───── Data for analysis ─────

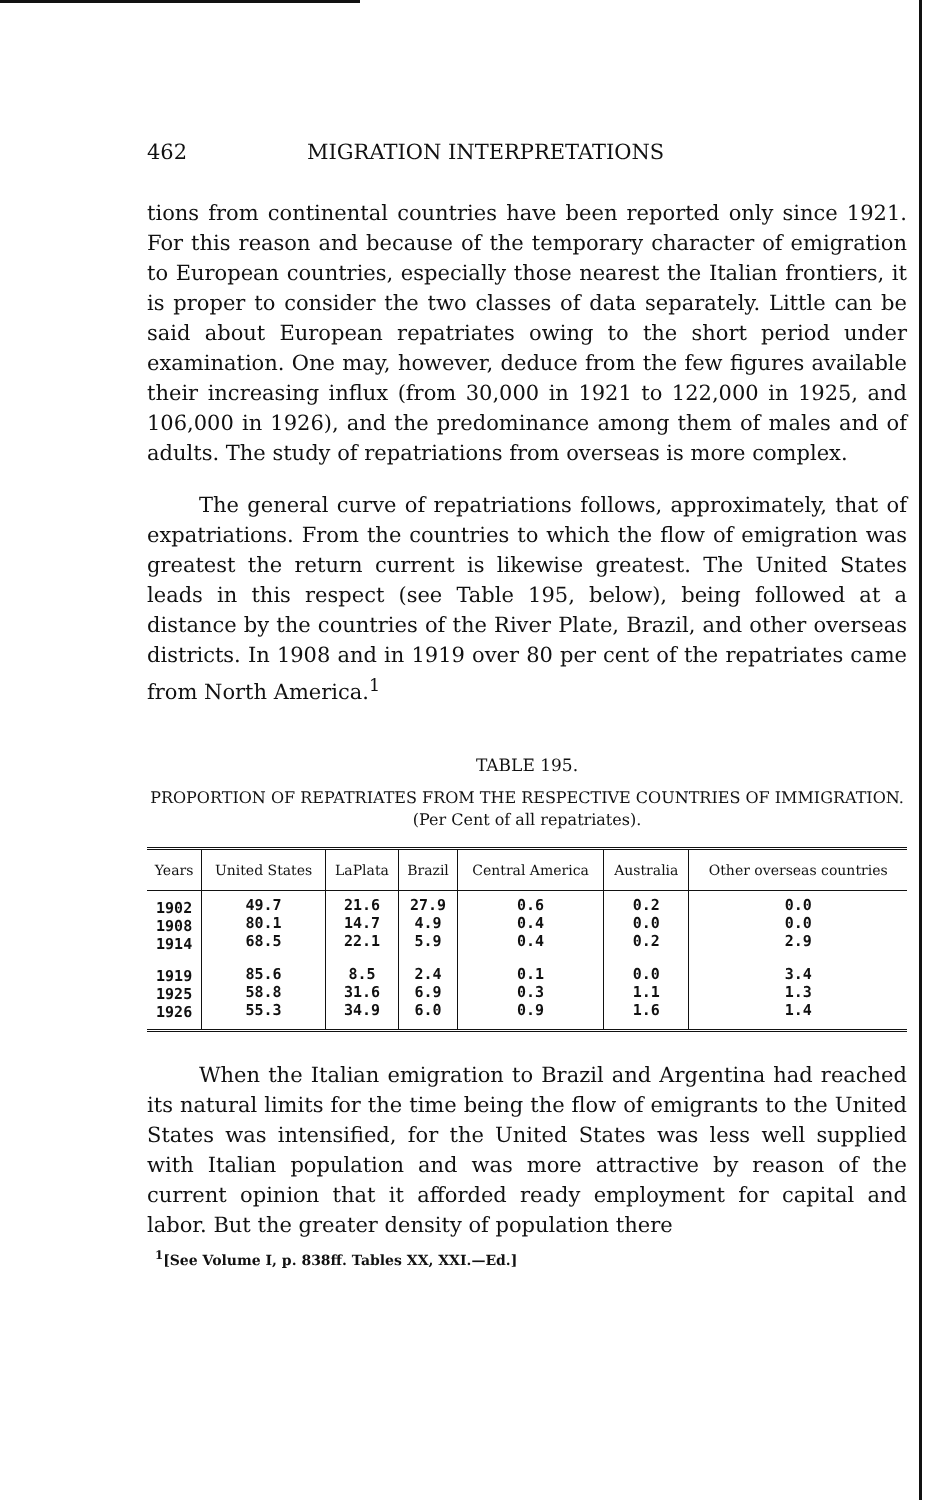462 MIGRATION INTERPRETATIONS
tions from continental countries have been reported only since 1921. For this reason and because of the temporary character of emigration to European countries, especially those nearest the Italian frontiers, it is proper to consider the two classes of data separately. Little can be said about European repatriates owing to the short period under examination. One may, however, deduce from the few figures available their increasing influx (from 30,000 in 1921 to 122,000 in 1925, and 106,000 in 1926), and the predominance among them of males and of adults. The study of repatriations from overseas is more complex.
The general curve of repatriations follows, approximately, that of expatriations. From the countries to which the flow of emigration was greatest the return current is likewise greatest. The United States leads in this respect (see Table 195, below), being followed at a distance by the countries of the River Plate, Brazil, and other overseas districts. In 1908 and in 1919 over 80 per cent of the repatriates came from North America.<sup>1</sup>
TABLE 195.
PROPORTION OF REPATRIATES FROM THE RESPECTIVE COUNTRIES OF IMMIGRATION.
(Per Cent of all repatriates).
| Years | United States | LaPlata | Brazil | Central America | Australia | Other overseas countries |
| --- | --- | --- | --- | --- | --- | --- |
| 1902 1908 1914 | 49.7 80.1 68.5 | 21.6 14.7 22.1 | 27.9 4.9 5.9 | 0.6 0.4 0.4 | 0.2 0.0 0.2 | 0.0 0.0 2.9 |
| 1919 1925 1926 | 85.6 58.8 55.3 | 8.5 31.6 34.9 | 2.4 6.9 6.0 | 0.1 0.3 0.9 | 0.0 1.1 1.6 | 3.4 1.3 1.4 |
When the Italian emigration to Brazil and Argentina had reached its natural limits for the time being the flow of emigrants to the United States was intensified, for the United States was less well supplied with Italian population and was more attractive by reason of the current opinion that it afforded ready employment for capital and labor. But the greater density of population there
<sup>1</sup> [See Volume I, p. 838ff. Tables XX, XXI.—Ed.]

─────

▶ [Exercise details]: Everything from the line containing "3.4 1.3 1.4 |" through the end of the entries above should be retyped exactly, and nothing else.

▶ [Written reply]:
| 1919 1925 1926 | 85.6 58.8 55.3 | 8.5 31.6 34.9 | 2.4 6.9 6.0 | 0.1 0.3 0.9 | 0.0 1.1 1.6 | 3.4 1.3 1.4 |
When the Italian emigration to Brazil and Argentina had reached its natural limits for the time being the flow of emigrants to the United States was intensified, for the United States was less well supplied with Italian population and was more attractive by reason of the current opinion that it afforded ready employment for capital and labor. But the greater density of population there
<sup>1</sup> [See Volume I, p. 838ff. Tables XX, XXI.—Ed.]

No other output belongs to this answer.